I first came across Jack Trevor Story's writing in the Guardian during the 1970s. Those columns, in which the narrator seemed perpetually trying to win back his wayward girlfriend Maggie, would later be collected in Letters to an Intimate Stranger. When I first read them, I enjoyed, and was happily  perplexed by, the way those articles blurred the line between autobiography and fiction. I would later learn it was more the former than the latter. Michael Moorcock, who calls Story "a working class Proust," insists that the wilder bits in Story's writing are invariably autobiographical, while the more mundane parts are those he's made up. Though referencing Proust might be accurate regarding the manner in which Story documents Britain during the last half of the 20th century, it hardly describes his writing style, which is invariably straight-forward, filled nevertheless with playful asides and narrative interjections. 

When I first read Story I was also unaware that he had not only written the novel and script for Hitchcock's Trouble With Harry (for which Hitch paid him all of £150), but had authored under his own name as well as under various pseudonyms, a number of other books, including some Sexton Blake novels and a handful of westerns. Influenced by Saroyan, as well as Orwell and Arnold Bennett, Story was  a cross between an American pulp writer and a modernist.  Yet for many years his work was most often found in the bargain bins of UK charity shops and secondhand bookstores. Surely it was only a matter of time before he would be read again. After all, he has championed by the likes of Moorcock and  Iain Sinclair. And Story definitely deserves to appreciated, though I doubt if the Guardian would publish his work today as it did in the 1970s, so politically incorrect and irreverent is Story's humour and perspective.  

But there is also a dark edge to Story's fiction, as seen not only in One Last Mad Embrace, but going back to The Trouble With Harry. Always anti-authoritarian, Story moves from portraying the police as bumbling idiots, PC Plods, less malicious than incompetent. According to Moorcock, this changes in the late 1960s due to a personal encounter with the authorities. Story's world is also filled with malign and sometimes inexplicable forces engendered by  the state, or those who side with the state in letter or spirit of the state, or the corrupt. 

Like much of his other work, One Last Made Embrace starts as an absurdist comedy, but gradually drifts into surreal farce.
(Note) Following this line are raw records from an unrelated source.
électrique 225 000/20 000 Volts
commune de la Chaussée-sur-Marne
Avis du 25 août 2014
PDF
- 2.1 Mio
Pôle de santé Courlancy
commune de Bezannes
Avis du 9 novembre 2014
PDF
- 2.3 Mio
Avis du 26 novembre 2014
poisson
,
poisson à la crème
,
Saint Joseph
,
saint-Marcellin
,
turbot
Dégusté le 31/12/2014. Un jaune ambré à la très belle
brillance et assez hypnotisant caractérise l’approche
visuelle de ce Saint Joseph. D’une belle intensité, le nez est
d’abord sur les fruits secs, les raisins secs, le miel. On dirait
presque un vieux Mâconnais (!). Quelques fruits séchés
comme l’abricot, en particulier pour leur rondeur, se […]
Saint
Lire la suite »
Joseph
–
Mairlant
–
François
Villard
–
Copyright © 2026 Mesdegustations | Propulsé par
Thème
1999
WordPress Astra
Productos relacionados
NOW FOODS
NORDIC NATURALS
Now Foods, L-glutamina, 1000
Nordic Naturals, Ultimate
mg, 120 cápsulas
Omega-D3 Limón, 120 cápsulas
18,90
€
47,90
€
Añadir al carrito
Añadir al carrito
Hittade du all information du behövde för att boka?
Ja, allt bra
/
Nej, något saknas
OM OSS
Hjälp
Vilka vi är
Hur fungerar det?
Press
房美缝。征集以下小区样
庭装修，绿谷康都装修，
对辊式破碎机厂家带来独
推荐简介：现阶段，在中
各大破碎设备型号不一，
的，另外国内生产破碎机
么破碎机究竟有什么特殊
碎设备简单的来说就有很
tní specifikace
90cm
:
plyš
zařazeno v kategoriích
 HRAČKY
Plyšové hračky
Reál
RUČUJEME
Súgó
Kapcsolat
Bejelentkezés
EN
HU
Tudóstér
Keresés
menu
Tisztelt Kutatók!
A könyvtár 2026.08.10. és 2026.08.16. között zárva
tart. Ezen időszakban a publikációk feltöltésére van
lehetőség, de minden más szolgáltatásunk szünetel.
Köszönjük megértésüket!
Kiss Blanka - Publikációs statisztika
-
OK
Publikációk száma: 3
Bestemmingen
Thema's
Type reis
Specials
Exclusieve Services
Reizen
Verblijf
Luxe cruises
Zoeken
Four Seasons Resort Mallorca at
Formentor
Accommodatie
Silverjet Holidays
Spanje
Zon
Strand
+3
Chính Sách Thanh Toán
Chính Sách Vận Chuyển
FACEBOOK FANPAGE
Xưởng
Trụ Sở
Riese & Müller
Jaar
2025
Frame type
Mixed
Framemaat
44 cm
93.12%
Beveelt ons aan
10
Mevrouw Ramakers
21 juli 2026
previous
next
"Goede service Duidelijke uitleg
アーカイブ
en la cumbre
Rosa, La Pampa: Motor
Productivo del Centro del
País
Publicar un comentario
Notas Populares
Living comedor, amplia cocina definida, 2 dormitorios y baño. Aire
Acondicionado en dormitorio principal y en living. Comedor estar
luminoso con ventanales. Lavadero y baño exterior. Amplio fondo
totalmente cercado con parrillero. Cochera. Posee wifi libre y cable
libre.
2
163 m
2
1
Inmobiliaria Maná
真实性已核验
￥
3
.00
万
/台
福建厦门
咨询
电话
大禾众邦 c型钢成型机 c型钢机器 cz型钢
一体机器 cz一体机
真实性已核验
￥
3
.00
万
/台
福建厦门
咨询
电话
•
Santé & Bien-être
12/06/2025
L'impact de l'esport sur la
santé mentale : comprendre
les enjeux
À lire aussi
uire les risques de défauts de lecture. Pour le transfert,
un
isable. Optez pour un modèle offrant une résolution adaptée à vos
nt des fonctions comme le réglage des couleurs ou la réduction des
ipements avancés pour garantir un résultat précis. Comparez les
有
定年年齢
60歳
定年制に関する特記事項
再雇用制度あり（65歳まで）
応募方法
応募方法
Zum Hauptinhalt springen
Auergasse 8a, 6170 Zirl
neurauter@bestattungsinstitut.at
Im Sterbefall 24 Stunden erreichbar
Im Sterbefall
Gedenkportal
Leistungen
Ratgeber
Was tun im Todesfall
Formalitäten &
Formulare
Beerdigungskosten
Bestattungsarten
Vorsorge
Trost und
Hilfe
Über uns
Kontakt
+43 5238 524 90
Along the way we meet a  cast of characters some of whom have populated previous Fenton novels. Set in the early 1970s, Fenton, thrice married, drives a white Capri, occupies a Hampstead flat  with four nurses and is involved Ariadne, the foul-mouthed daughter of a fading star, who might be 12, 14 or 17, and who might even be someone else altogether, depending on which way the narrative is moving at any particular moment. The story involves a search for £5m, a back-from-the-dead film producer, the staging of a new BBC drama series about an unmarried mother, anonymous postcards and phone-calls, wronged husbands out for revenge, a vigilante student group, a crucifixion, a threesome, an abortion, a car chase to Scotland, a dead sheep, a novel written on a toilet roll by a lunatic, and a clairvoyant landlady who sleeps on a coffin.  One Last Mad Embrace is just the most recent Story novel to be republished. Hopefully others will follow. Certainly, Story has gone unread, or read by only a dedicated few, for too long. And if you can find them, all his books, the Argyle novels-   Live Now, Pay Later, Something for Nothing and The Urban District Lover)-  as well as the Horace Spurgeon Fenton books- One Last Made Embrace, but I Sit in Hanger Lane and Hitler Needs You- are all worth checking out.